American political parties, nowhere mentioned in the Constitution, developed early and grew rapidly. They functioned to recruit, campaign, and elect the personnel of governance. One was a conservative party, to guard with obstinance, a status quo that was working; the other was a liberal party seeking to correct flaws and injustices by altering the status quo. Both are necessary and both were dedicated to the welfare of the nation at large, and produced it by civil compromise.
Then Republican Newt Gingrich replaced the party's objective of serving the nation with a scorched-earth strategy serving the party alone. Winning elections was paramount. Republicans Karl Rove and Richard Cheney continued the attack, adopting conscientious lying as the weapon of choice—which took the nation into an endless, fraudulent war on terrorism. Donald Trump outdid the liars in the Bush Administration by orders of magnitude, completing a march to fascism with demagoguery to match Hitler's—in four years of continuous political rallies—ending on January 8, 2020.
The Republican Party no longer provides a productive countervailing tension in fashioning public policy, but only reflexive obstructionism. It has collapsed the party system workaround and has nearly paralyzed federal governance.

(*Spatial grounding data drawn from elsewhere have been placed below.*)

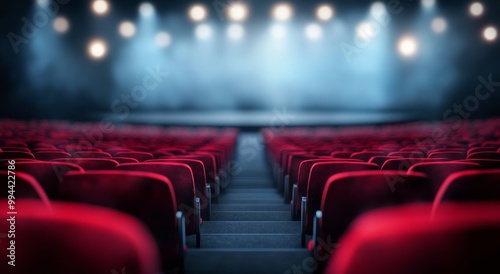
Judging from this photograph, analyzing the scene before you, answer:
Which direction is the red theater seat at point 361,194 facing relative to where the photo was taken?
away from the camera

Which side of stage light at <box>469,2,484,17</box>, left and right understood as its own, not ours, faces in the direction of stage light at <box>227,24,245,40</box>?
right

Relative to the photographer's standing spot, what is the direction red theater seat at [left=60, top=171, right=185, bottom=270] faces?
facing away from the viewer

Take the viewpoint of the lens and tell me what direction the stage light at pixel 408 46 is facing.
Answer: facing the viewer

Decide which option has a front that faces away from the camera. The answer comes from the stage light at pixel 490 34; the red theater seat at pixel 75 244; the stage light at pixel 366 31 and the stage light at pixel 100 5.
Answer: the red theater seat

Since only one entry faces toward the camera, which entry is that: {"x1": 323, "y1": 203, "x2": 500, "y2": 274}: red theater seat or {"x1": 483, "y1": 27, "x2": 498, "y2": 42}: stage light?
the stage light

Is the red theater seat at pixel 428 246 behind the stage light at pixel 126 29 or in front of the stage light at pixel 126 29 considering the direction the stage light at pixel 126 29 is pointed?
in front

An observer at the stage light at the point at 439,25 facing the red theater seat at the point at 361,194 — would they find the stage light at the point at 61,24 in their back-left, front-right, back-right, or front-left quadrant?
front-right

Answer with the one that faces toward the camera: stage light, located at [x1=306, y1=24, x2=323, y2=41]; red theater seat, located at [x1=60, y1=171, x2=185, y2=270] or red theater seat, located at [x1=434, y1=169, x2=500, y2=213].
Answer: the stage light

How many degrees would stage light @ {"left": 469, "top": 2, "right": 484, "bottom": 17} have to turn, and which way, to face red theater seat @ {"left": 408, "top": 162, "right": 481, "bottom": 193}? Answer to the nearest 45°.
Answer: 0° — it already faces it

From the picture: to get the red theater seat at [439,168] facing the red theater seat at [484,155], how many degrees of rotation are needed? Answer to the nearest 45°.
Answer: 0° — it already faces it

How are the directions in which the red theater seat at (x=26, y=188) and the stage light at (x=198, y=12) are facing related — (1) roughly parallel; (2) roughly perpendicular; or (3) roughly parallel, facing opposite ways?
roughly parallel, facing opposite ways

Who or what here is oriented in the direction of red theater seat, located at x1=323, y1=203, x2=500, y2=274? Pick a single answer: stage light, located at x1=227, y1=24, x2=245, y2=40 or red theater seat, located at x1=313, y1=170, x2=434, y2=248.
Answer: the stage light

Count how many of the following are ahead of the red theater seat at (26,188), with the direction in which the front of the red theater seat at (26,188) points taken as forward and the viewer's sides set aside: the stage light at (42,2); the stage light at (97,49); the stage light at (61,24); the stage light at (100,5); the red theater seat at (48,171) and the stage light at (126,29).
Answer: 6

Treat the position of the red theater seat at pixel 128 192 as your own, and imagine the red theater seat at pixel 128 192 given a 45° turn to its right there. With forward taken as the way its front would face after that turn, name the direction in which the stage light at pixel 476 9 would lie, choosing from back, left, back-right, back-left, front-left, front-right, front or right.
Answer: front

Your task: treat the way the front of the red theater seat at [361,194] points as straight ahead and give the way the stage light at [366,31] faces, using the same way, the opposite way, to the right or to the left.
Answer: the opposite way

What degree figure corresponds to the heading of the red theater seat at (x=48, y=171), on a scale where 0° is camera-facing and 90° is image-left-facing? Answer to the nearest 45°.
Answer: approximately 180°

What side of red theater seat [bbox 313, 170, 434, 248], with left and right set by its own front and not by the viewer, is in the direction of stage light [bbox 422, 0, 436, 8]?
front

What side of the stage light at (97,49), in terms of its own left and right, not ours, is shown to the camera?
front

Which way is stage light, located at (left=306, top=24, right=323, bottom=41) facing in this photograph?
toward the camera

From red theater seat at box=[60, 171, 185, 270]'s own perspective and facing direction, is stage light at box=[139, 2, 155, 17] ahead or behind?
ahead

Our final innovation was the institution of interest group pluralism and lobbying, a structure and a process for seeking redress. Citizen groups for decades organized and lobbied for legislation that served the nation well. The momentum toward universal suffrage was powered this way; so were the many programs of social and economic justice, environmental protection, public education, and stuttering progress toward universal healthcare.
The Republican Party has overpowered this workaround as well—with corporate money. The Republicans have always been the champions of corporate America. Today the Party has become its agents, having enabled corporations to flood political campaigning with overpowering quantities of money, and to overwhelm the arena of lobbying. Corporate campaign funding has transformed legislators into indentured servants, sympathetic to corporate lobbyists.

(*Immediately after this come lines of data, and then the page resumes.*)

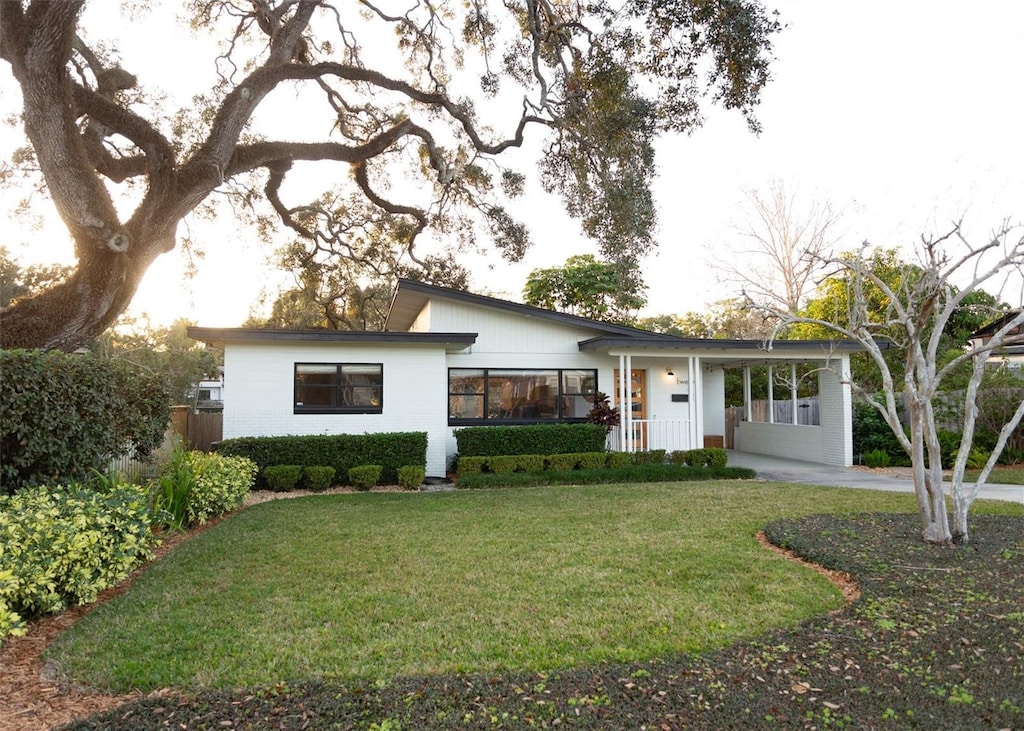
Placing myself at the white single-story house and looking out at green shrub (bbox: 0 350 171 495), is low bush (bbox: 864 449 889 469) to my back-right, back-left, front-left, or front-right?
back-left

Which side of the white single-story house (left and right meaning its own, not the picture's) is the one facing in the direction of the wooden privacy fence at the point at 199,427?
right

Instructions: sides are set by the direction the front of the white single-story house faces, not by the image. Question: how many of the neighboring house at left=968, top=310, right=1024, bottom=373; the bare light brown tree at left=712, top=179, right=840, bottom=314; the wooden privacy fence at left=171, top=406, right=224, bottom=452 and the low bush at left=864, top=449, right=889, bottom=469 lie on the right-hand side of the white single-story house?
1

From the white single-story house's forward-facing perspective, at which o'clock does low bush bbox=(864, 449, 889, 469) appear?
The low bush is roughly at 9 o'clock from the white single-story house.

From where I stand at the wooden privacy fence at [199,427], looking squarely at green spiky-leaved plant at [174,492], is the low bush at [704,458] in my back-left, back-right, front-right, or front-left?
front-left

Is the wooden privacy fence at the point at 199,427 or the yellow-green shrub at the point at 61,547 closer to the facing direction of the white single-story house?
the yellow-green shrub

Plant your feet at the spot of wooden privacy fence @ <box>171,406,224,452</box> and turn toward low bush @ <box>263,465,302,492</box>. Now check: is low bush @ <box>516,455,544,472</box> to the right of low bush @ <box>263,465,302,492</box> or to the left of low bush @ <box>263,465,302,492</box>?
left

This was accomplished gradually, by Republican Supreme Courts reducing and finally eliminating restrictions on corporate campaign financing. Beginning in the late 1970's with Buckley v. Valeo and culminating with Citizens United v. FEC in 2010 our makeshift democracy was transformed by a tsunami of money—from corporate sources and a cohort of obscenely wealthy individuals.
Political science researchers recently studied the paths of 2,000 bills working through the legislative process. "Elite interests" and corporate lobbies, their research showed, had substantial independent impacts on passing the bills into law, and citizen groups had little or none.
This is a measure of the Republican Party's success: our democracy, fragile and vulnerable, has been transformed into an oligarchy of corporations and billionaires.
It can be reclaimed, but only by reversing every Republican outrage. We must restore and expand voting rights, resuscitate or create a responsible countervailing political party, and rid the election process of corporate financing.
The midterm election is the place to begin.